▶ **Exercise aim**:
Tally the lines below containing "logic" and report only the total.

▶ **Information**:
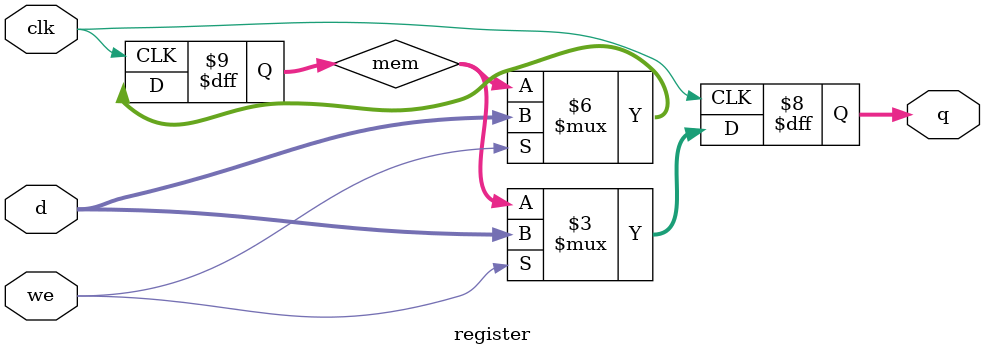
<source format=v>
module register (
    output reg [15:0] q,
    input [15:0] d,
    input we, clk
);

    reg [15:0] mem;
    
    always @ (posedge clk) begin
        if (we) begin
            mem <= d;
            q <= d;
        end else begin
            q <= mem; 
        end
    end
    
endmodule

</source>
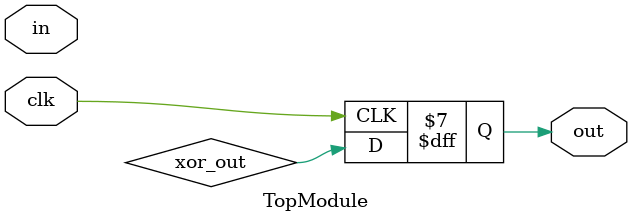
<source format=sv>
module TopModule (
    input logic clk,     // Clock signal, 1-bit
    input logic in,      // Input signal, 1-bit
    output logic out     // Output signal, 1-bit, driven by a D flip-flop
);

    initial begin
        out = 1'b0; // Initialize output to 0
    end

    always @(*) begin
        logic xor_out;
        xor_out = in ^ out; // XOR operation
    end

    always @(posedge clk) begin
        out <= xor_out; // D flip-flop operation
    end

endmodule
</source>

▶ **Output**:
4